▶ [Problem to work on]
Give back the entire listing that follows, exactly.

** Opening Task material block **

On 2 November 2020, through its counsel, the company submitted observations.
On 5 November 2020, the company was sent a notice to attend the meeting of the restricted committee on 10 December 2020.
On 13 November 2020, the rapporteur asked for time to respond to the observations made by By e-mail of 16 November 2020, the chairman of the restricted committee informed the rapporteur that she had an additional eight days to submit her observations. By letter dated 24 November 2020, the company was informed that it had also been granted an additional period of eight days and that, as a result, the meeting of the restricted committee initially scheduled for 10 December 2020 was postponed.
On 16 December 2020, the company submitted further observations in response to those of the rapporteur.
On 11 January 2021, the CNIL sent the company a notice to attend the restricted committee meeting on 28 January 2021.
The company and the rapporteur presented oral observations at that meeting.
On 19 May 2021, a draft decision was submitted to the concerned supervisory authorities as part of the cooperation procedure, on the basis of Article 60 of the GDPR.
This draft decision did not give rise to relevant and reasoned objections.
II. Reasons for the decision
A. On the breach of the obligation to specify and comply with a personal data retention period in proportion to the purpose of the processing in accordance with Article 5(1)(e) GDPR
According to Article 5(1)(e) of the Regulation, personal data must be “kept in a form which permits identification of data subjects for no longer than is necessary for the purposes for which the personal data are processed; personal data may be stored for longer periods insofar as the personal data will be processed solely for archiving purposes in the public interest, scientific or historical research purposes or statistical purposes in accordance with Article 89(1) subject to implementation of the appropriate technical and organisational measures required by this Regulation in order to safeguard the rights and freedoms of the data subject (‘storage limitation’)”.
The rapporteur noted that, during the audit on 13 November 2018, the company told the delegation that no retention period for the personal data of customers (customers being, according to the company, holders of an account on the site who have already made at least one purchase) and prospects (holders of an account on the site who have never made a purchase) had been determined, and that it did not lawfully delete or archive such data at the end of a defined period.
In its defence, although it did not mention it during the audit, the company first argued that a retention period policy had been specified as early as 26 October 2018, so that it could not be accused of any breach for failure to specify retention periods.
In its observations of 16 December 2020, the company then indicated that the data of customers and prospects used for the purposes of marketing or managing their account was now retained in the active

** Closing Task material block **

▶ [Reply to the exercise]
On 2 November 2020, through its counsel, the company submitted observations.
On 5 November 2020, the company was sent a notice to attend the meeting of the restricted committee on 10 December 2020.
On 13 November 2020, the rapporteur asked for time to respond to the observations made by By e-mail of 16 November 2020, the chairman of the restricted committee informed the rapporteur that she had an additional eight days to submit her observations. By letter dated 24 November 2020, the company was informed that it had also been granted an additional period of eight days and that, as a result, the meeting of the restricted committee initially scheduled for 10 December 2020 was postponed.
On 16 December 2020, the company submitted further observations in response to those of the rapporteur.
On 11 January 2021, the CNIL sent the company a notice to attend the restricted committee meeting on 28 January 2021.
The company and the rapporteur presented oral observations at that meeting.
On 19 May 2021, a draft decision was submitted to the concerned supervisory authorities as part of the cooperation procedure, on the basis of Article 60 of the GDPR.
This draft decision did not give rise to relevant and reasoned objections.
II. Reasons for the decision
A. On the breach of the obligation to specify and comply with a personal data retention period in proportion to the purpose of the processing in accordance with Article 5(1)(e) GDPR
According to Article 5(1)(e) of the Regulation, personal data must be “kept in a form which permits identification of data subjects for no longer than is necessary for the purposes for which the personal data are processed; personal data may be stored for longer periods insofar as the personal data will be processed solely for archiving purposes in the public interest, scientific or historical research purposes or statistical purposes in accordance with Article 89(1) subject to implementation of the appropriate technical and organisational measures required by this Regulation in order to safeguard the rights and freedoms of the data subject (‘storage limitation’)”.
The rapporteur noted that, during the audit on 13 November 2018, the company told the delegation that no retention period for the personal data of customers (customers being, according to the company, holders of an account on the site who have already made at least one purchase) and prospects (holders of an account on the site who have never made a purchase) had been determined, and that it did not lawfully delete or archive such data at the end of a defined period.
In its defence, although it did not mention it during the audit, the company first argued that a retention period policy had been specified as early as 26 October 2018, so that it could not be accused of any breach for failure to specify retention periods.
In its observations of 16 December 2020, the company then indicated that the data of customers and prospects used for the purposes of marketing or managing their account was now retained in the active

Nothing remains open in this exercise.